Samuel points out that you can do a snatch and even a swing with a dumbbell, too. But the benefits are not as great, explains Paul Fabritz, a performance coach who works with NBA Houston Rockets star James Harden. You can do explosive exercises with both tools, but which one is more comfortable? The kettlebell. “Kettlebells give me more options for power-based movements,” Fabritz says.
IT’S FITTING that the kettlebell-dumbbell battle comes down to the thing many gymgoers avoid: leg training. But whether you’re chasing big arms or full-body power, you must train your legs, because you’ll build total-body muscle and burn fat.
Leija insists that kettlebells are the best way to light up your quads in front squats, thanks to how natural it is to hold them in a front rack. Simply standing with dumbbells or kettlebells at your chest turns on your lats and abs, but the position is easier to hold with kettlebells. That means better squats and lunges, but kettlebells fall short in a third leg exercise, the Romanian deadlift, says Samuel.

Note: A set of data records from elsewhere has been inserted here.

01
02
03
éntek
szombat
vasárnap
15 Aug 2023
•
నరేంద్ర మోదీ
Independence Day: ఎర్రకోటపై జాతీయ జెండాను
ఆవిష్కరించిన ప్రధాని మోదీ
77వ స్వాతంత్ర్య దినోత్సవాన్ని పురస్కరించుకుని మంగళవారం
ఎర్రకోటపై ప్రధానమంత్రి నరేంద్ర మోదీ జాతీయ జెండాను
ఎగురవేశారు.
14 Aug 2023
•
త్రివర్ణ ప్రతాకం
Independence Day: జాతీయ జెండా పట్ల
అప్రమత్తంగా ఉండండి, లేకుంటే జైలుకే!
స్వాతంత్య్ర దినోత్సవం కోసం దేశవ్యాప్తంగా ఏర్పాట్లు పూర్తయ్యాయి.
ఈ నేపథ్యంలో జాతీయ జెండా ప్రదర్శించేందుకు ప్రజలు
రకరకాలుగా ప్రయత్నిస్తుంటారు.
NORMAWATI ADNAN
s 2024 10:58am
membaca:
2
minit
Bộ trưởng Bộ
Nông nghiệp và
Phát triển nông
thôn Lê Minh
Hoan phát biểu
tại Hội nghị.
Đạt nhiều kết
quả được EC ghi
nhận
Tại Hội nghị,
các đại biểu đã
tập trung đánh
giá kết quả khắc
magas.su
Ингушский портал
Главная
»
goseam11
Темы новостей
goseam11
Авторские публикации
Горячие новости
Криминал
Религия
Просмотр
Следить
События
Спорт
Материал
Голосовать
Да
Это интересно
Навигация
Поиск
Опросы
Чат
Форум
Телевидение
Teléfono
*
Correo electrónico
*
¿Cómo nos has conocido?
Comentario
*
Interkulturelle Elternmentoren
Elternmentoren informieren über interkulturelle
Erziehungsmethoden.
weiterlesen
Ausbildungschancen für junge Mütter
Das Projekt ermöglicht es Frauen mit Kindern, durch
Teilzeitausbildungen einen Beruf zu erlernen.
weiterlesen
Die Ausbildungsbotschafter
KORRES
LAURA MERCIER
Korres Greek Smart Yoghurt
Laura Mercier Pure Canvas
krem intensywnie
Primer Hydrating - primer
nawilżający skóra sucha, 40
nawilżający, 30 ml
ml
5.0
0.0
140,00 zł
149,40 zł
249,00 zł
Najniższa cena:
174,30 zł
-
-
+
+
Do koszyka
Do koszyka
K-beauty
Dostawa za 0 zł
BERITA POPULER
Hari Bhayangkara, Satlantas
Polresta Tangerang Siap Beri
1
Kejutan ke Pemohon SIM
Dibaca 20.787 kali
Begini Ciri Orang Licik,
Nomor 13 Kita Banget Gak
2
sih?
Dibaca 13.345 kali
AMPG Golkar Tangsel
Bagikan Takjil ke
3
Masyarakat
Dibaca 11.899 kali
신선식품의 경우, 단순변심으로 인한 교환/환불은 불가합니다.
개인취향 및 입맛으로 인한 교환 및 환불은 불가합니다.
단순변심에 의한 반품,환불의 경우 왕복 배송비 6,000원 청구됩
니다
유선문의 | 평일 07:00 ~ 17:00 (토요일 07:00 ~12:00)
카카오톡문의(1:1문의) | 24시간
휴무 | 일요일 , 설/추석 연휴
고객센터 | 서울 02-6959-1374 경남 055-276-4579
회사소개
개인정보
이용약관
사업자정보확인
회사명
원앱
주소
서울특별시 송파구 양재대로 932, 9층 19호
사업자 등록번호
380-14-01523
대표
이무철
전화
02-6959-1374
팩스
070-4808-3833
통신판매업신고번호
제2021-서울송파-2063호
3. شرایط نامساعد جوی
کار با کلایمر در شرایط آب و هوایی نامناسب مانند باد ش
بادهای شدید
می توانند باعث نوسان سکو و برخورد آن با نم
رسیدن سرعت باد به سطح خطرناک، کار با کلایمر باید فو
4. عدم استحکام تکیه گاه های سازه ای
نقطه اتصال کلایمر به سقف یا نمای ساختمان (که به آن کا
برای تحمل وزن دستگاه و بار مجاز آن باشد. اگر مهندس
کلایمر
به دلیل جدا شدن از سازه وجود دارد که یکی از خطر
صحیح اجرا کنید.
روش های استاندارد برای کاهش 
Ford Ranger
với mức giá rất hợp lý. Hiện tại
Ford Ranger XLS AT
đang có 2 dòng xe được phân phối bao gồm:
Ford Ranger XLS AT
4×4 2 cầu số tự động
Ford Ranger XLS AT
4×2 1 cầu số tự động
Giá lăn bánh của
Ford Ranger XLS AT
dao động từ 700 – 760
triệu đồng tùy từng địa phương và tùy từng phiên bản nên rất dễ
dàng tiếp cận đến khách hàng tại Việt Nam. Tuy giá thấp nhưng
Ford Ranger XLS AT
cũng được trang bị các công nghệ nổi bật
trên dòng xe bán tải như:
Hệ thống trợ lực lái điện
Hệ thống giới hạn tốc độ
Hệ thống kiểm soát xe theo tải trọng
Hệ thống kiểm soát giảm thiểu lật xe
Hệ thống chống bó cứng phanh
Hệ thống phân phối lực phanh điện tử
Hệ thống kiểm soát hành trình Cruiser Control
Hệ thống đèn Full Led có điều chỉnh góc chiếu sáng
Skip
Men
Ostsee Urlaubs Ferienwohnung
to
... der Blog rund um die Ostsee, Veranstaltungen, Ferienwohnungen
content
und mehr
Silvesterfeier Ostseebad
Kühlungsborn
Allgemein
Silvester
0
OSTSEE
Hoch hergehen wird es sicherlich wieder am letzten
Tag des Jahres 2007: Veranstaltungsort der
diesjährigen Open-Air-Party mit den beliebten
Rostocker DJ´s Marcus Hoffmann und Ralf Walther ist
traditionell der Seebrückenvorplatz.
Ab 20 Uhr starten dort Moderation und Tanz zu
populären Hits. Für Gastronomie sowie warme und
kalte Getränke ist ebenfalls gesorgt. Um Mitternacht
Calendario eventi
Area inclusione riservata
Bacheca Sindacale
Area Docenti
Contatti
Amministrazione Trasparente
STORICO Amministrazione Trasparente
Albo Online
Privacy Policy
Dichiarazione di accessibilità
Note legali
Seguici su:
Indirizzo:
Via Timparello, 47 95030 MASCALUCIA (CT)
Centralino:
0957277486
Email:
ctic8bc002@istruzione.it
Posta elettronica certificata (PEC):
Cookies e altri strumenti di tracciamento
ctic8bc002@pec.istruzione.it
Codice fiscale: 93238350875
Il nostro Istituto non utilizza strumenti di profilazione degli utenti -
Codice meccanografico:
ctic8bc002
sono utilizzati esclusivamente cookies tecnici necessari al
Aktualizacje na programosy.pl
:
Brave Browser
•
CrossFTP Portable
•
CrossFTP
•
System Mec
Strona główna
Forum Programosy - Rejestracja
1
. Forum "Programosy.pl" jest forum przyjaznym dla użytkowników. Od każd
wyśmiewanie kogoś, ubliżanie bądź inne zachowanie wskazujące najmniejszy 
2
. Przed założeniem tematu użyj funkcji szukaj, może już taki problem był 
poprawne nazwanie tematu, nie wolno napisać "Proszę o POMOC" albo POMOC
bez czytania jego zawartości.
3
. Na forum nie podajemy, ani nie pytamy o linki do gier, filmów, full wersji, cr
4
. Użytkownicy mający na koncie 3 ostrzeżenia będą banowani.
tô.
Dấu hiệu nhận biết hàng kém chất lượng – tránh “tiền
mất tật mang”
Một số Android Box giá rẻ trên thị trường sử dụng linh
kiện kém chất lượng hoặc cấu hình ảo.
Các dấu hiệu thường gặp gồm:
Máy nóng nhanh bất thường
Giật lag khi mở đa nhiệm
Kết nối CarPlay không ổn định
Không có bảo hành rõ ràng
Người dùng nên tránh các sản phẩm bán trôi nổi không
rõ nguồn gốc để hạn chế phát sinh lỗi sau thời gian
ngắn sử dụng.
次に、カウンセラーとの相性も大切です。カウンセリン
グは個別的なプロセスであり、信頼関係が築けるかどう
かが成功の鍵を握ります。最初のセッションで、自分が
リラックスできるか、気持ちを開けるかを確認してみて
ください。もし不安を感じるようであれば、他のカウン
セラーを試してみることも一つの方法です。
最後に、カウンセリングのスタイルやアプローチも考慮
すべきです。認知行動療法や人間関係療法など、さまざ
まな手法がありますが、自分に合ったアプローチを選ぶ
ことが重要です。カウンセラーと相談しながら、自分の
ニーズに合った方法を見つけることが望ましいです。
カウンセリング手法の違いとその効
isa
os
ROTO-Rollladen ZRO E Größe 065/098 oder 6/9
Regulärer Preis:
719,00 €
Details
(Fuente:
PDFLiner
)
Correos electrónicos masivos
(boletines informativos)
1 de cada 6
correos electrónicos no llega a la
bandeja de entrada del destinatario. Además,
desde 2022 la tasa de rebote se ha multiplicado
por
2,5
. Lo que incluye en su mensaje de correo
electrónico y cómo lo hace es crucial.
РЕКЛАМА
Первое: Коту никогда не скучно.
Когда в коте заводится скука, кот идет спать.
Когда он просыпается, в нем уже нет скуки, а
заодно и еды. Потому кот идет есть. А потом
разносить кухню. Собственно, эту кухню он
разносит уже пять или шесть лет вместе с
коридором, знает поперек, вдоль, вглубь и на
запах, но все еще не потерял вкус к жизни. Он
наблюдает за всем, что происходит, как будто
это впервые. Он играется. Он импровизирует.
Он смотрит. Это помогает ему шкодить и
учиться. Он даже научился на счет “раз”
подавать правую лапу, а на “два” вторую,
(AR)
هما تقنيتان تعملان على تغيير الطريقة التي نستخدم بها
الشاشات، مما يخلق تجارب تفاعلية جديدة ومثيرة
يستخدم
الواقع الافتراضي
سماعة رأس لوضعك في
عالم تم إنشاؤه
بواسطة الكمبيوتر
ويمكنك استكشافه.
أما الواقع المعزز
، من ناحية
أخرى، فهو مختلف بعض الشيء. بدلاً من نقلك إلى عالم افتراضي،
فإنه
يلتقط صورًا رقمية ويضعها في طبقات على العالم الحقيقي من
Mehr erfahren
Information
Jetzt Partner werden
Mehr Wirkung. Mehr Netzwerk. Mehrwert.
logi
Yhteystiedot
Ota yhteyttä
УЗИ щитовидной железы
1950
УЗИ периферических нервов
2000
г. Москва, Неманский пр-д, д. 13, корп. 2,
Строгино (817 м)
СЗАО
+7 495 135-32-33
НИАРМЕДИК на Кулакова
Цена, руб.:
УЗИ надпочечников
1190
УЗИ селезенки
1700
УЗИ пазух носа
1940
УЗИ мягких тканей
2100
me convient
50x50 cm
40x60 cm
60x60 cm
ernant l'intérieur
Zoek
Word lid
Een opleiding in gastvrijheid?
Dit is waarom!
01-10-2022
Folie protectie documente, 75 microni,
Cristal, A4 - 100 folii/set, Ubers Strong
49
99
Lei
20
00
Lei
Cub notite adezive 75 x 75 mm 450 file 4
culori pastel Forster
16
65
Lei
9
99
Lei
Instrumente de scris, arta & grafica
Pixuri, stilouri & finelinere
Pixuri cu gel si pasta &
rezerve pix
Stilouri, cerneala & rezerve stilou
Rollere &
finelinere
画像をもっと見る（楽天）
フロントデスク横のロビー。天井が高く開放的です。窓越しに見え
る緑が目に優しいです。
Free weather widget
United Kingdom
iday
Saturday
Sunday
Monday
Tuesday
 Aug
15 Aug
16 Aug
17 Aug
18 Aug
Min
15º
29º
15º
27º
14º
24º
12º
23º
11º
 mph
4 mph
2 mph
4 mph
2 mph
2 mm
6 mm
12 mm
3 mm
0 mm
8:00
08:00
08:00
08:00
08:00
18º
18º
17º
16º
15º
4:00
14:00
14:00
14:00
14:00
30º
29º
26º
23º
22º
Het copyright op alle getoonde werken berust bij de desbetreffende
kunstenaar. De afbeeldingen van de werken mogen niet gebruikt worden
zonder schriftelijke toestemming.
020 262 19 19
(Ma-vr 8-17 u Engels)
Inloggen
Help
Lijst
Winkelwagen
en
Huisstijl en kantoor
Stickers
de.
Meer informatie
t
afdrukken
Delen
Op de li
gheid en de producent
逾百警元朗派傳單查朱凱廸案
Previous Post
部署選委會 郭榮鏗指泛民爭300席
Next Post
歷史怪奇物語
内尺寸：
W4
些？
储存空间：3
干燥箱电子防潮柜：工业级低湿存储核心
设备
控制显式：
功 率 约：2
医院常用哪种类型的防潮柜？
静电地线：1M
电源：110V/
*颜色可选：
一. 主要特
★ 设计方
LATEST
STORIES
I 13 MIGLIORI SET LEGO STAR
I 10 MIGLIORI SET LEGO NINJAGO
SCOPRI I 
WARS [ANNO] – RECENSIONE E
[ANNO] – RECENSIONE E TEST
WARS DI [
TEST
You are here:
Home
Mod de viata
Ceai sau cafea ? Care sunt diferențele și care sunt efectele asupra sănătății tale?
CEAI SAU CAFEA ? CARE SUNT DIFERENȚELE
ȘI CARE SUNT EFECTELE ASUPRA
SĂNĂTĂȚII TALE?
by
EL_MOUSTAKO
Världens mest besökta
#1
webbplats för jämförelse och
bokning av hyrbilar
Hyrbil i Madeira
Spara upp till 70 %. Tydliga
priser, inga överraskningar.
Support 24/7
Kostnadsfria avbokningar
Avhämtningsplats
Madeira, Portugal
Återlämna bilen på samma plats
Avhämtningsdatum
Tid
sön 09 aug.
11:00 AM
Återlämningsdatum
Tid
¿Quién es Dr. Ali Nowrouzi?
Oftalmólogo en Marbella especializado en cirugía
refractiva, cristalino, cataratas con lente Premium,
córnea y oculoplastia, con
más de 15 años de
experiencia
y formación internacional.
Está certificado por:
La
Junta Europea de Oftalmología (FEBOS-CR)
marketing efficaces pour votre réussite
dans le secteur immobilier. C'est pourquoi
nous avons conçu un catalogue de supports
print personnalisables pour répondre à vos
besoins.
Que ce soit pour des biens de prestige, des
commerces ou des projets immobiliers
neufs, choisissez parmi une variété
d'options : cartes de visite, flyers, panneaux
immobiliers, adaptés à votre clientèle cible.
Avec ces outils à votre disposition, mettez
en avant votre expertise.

“I love the front rack with kettlebells,” he says. “But dumbbells are far superior when it comes to deadlifts.” The reason: A deadlift, which works your hamstrings and glutes, functions best when you can lower the weights over a greater distance. Kettlebells are bulkier below your wrists, so they hit the floor sooner as you lower in a Romanian deadlift, costing you a few inches of range of motion.